A decoder as claimed in claim 48, wherein the interpolated values comprise a normalized delta value that can be represented by Y bits, an indication of the accuracy of the number of bits, and an accuracy value, wherein the regular values The difference value represents a normalized version of the difference value, the difference value representing the rate of change of the coefficients of the primitive matrices, and the values of the precision indicating the coefficients representing the primitive matrices The accuracy required is an increase in the accuracy required to represent the difference values.

Such as the decoder of claim 54 of the patent scope, wherein such The normalized delta value is scaled by a scaling factor that depends on the coefficients of the primitive matrices and one of the precision values, and the equal disparity values are derived.

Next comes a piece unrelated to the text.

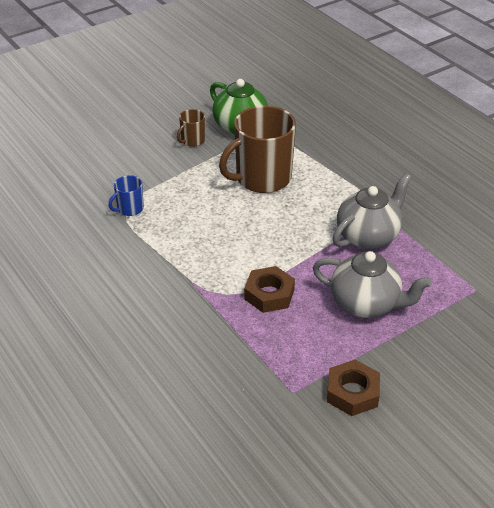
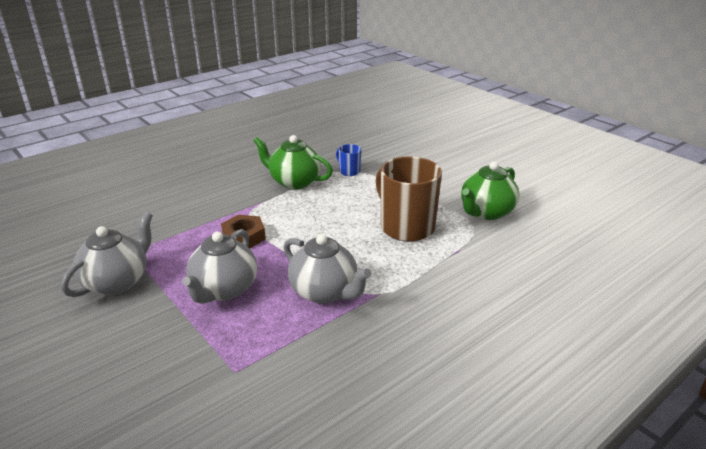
camera: 85 degrees right, 10 degrees down
(146, 255) = (294, 182): none -> green teapot
(192, 140) = (452, 189): brown mug -> none
(352, 392) = (117, 281): brown nut -> grey teapot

A decoder, as claimed in claim 49, is also configured to recover a downmix of the N channel audio program, wherein the N channel program in the time interval has also been designated to be downmixed to M1 speaker sounds. a time-varying downmix A ₂ ( t ), where M1 is an integer less than N, wherein the parsing subsystem is configured to extract a second concatenated M1×M1 primitive matrix from the encoded bit stream and a second set of interpolated values, wherein the matrix multiplication subsystem is coupled and configured to apply the second concatenated M1×M1 primitive matrices to samples of the M1 channels of the encoded audio content, and The N channel program is downmixed into M1 speaker channels, wherein the downmix is at least substantially equal to A ₂ ( t 1); and wherein the interpolation subsystem is configured to apply the second set of interpolated values, the first a two-connected M1×M1 primitive matrix, and a second interpolation function defined in the sub-interval, to obtain a sequence of updated M1×M1 primitive matrices, and the matrix multiplication subsystem is Coupled to and configured to apply the updated M1×M1 primitive matrices to the M1 sounds of the encoded content The sample, which is performed with one of N-channel program of the different time subinterval associated with the at least one downmix update, wherein each of the update becomes mixed with the downmix when A ₂ (t) consistent.

A decoder as claimed in claim 56, wherein each of the primitive matrices in the primitive matrices is a unit primitive matrices.

The decoder of claim 49, wherein the parsing subsystem is configured to extract a collating word from the encoded bit stream, and the matrix The multiplication subsystem is configured to: derive a second collation word derived from the audio sample generated by the matrix multiplication subsystem with the collation word retrieved from the encoded bit stream, and verify whether the N sound has been correctly restored The N channels of the segment of the channel audio program.